Ministerstwo Skarbu Państwa zweryfikuje strategię prywatyzacji dotyczącą Grupy Lotos SA. Zgodnie z dotychczas realizowaną przez MSP polityką wspierania polskich rynków kapitałowych i kreowania Warszawy jako silnego regionalnego centrum finansowego, zostanie rozważona możliwość wykorzystania Giełdy Papierów Wartościowych w Warszawie do dalszej prywatyzacji spółki – podkreślono.

Minister Skarbu Państwa pod koniec października zeszłego roku zaprosił do negocjacji w sprawie nabycia 69.076.392 akcji Grupy Lotos, stanowiących 53,2 proc. kapitału zakładowego firmy. Do negocjacji zaproszono zainteresowane podmioty „ze szczególnym uwzględnieniem tych, których przedmiot działalności obejmuje górnictwo ropy naftowej”.

Zdaniem ekspertów złożone oferty raczej nie usatysfakcjonują ministra skarbu. Wycena aktywów rafineryjnych w Europie jest bowiem rekordowo niska, a Lotos dopiero co zakończył kosztowny projekt inwestycyjny i jest jedną z najnowocześniejszych rafinerii na kontynencie.- Do złożenia ofert zaproszono cztery podmioty, z czego jeden warunkowo. Żaden z nich nie spełni jednak wymogów postawionych przez MSP lub nie zaoferuje kwoty choćby zbliżonej do oczekiwań resortu i realnej wartości spółki – mówi nam jeden z menedżerów w branży naftowej.

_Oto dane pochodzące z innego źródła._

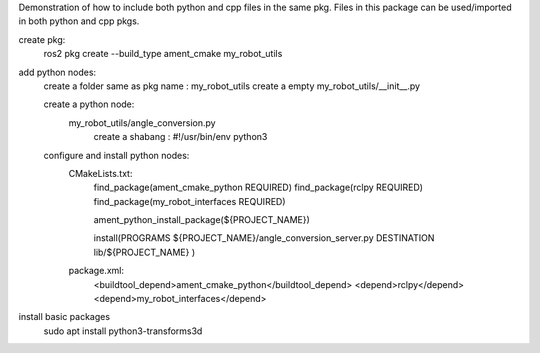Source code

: Demonstration of how to include both python and cpp files in the same pkg. 
Files in this package can be used/imported in both python and cpp pkgs.

create pkg:
    ros2 pkg create --build_type ament_cmake my_robot_utils

add python nodes:
    create a folder same as pkg name : my_robot_utils
    create a empty my_robot_utils/__init__.py 

    create a python node:
        my_robot_utils/angle_conversion.py
            create a shabang : #!/usr/bin/env python3

    configure and install python nodes:
        CMakeLists.txt:
            find_package(ament_cmake_python REQUIRED)
            find_package(rclpy REQUIRED)
            find_package(my_robot_interfaces REQUIRED)

            ament_python_install_package(${PROJECT_NAME})

            install(PROGRAMS
            ${PROJECT_NAME}/angle_conversion_server.py
            DESTINATION lib/${PROJECT_NAME}
            )
        package.xml:
            <buildtool_depend>ament_cmake_python</buildtool_depend>
            <depend>rclpy</depend>
            <depend>my_robot_interfaces</depend>



install basic packages
    sudo apt install python3-transforms3d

Warunek posiadania aktywów w segmencie upstream spełniają dwie z czterech firm – rosyjski TNK-BP oraz węgierski MOL. – Szanse rosyjskiej spółki od początku były iluzoryczne. Tym bardziej, że pozycja TNK-BP jest bardzo niepewna i jedynie kwestią czasu może być jej przejecie przez któryś z państwowych koncernów – mówi nasz rozmówca. – Z kolei MOL ma tej chwili inne priorytety niż przejmowanie aktywów rafineryjnych, do tego obciążonych znaczącym zadłużeniem. Cena jaką Węgrzy będą w stanie zaoferować na pewno nie powali MSP na kolana – dodaje.